Note that the inverse is matrix size agnostic (and not normalized!), therefore no loop unrolling is done by the python compiler. It is not representative of a proper python matrix4x4 inverse.

Using VC++ 14.0 MSBUILD, compiling release with -O2 and running without the debugger.

identity: 0.0333827514946
rotateY: 0.0857555184901
transform: 0.251571437936
inverse: 0.0439880125093
multiply: 0.0420022367291
vector: 0.288415226444
perspective: 0.156626988673
transpose: 0.0889596428649
perspective no SIMD: 0.160488955074
Using LLVM 14.0 from visual studio (not sure which linker is used there), compiling release with -O2 and running without the debugger (-O3 doesnt change the results).

identity: 0.0323709924443
rotateY: 0.0845113462024
transform: 0.23958858222
inverse: 0.0395744785104
multiply: 0.0437013033019
vector: 0.286256299491
perspective: 0.150614703216
transpose: 0.0877707597662
perspective no SIMD: 0.156242612934

Interestingly not all operations are faster using C due to type conversions. For a simple axis aligned rotation all we need is a sin, a cos and a list. The sin/cos of python are not going to be any slower than those in C, so all we did was complicate the program.

But in a practical example represented by the transform function (which is a a separate rotateX, rotateY, rotateZ and translation matrix call, then all four of them multiplied together) we see a very worthwhile performance gain.

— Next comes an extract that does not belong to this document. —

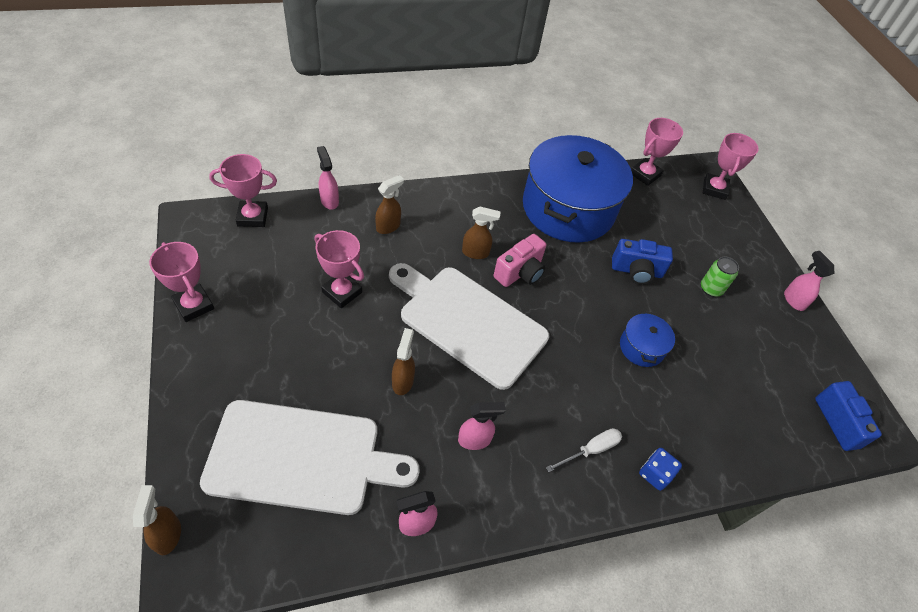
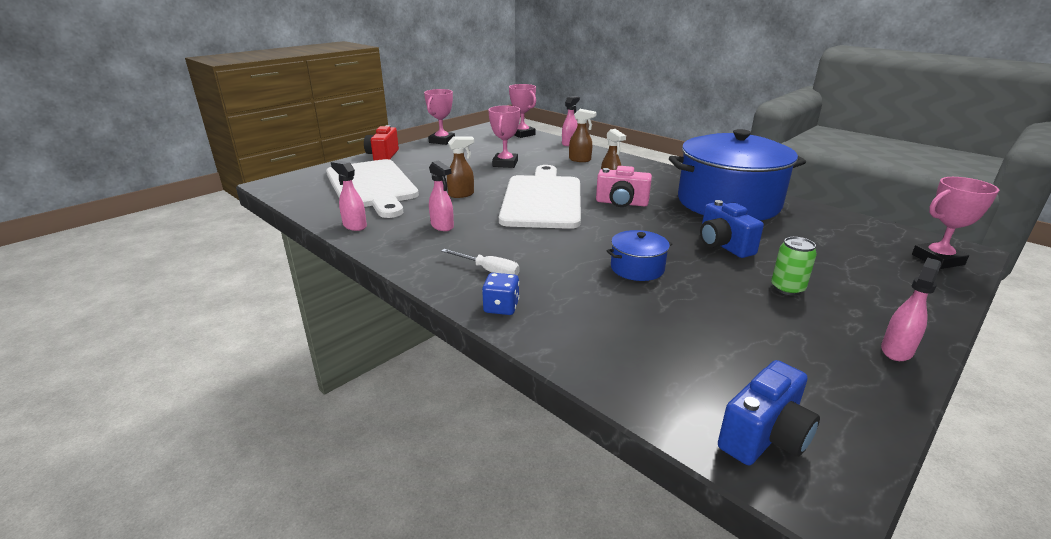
camera: 65 degrees right, 25 degrees down
brown spray bottle [133,485,181,555] -> none
pink trophy [631,118,683,186] -> none
none -> red camera [364,125,399,161]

The math executes using SIMD instructions, all data is therefore converted to 16-bit memory aligned “__m128” structures (from “xmmintrin.h”). We need the C identity and rotate constructors to get the proper type of data, then when we actually need this data we must call storeMat44() to get an actual c_float[16] for python usage.

From my current usage 1 in 3 matrices requires a conversion back to python floats in order get passed to PyOpenGL, so here is another multiply performance test with every third multiplication stored back into a float[16]…

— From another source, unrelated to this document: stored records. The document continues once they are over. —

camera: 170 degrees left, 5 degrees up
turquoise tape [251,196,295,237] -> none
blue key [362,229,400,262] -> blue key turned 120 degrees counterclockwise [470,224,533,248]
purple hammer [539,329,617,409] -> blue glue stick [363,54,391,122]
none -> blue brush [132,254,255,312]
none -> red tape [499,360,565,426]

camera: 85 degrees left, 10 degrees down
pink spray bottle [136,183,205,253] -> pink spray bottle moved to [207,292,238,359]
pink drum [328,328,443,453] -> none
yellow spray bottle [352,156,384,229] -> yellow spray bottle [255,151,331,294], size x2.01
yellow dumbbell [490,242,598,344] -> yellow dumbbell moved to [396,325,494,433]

python multiply: 0.492130726156
MVC raw: 0.0436761417549
MVC multiply convert every third: 0.06491612928
MVC convert all: 0.0925153667527

So while our raw implementation is about 11 times faster, the fully converting implementation is only 5 times faster. 7.5 times for our real world example. That’s more than 30% lost again… still much better than pure python though!

Download the visual studio project with x86 and x64 binaries here! Tested on Win10 x64 with Python 2.7.10 x64.
Math3Dx64.Dll and are the end user files.

One important thing I wish to look into is to pass data by copy instead, currently all functions allocate a new matrix on the heap, and the user has to delete these pointers by hand from python using the deleteMat44() helper function. I do not know enough about DLLs or python’s memory allocation to know whether I can copy data from the stack instead, and if so whether that would be any faster.

I do know that __vectorcall is not compatible with __declspec(dllexport), which kind of makes sense… but more direct data passing could be nice.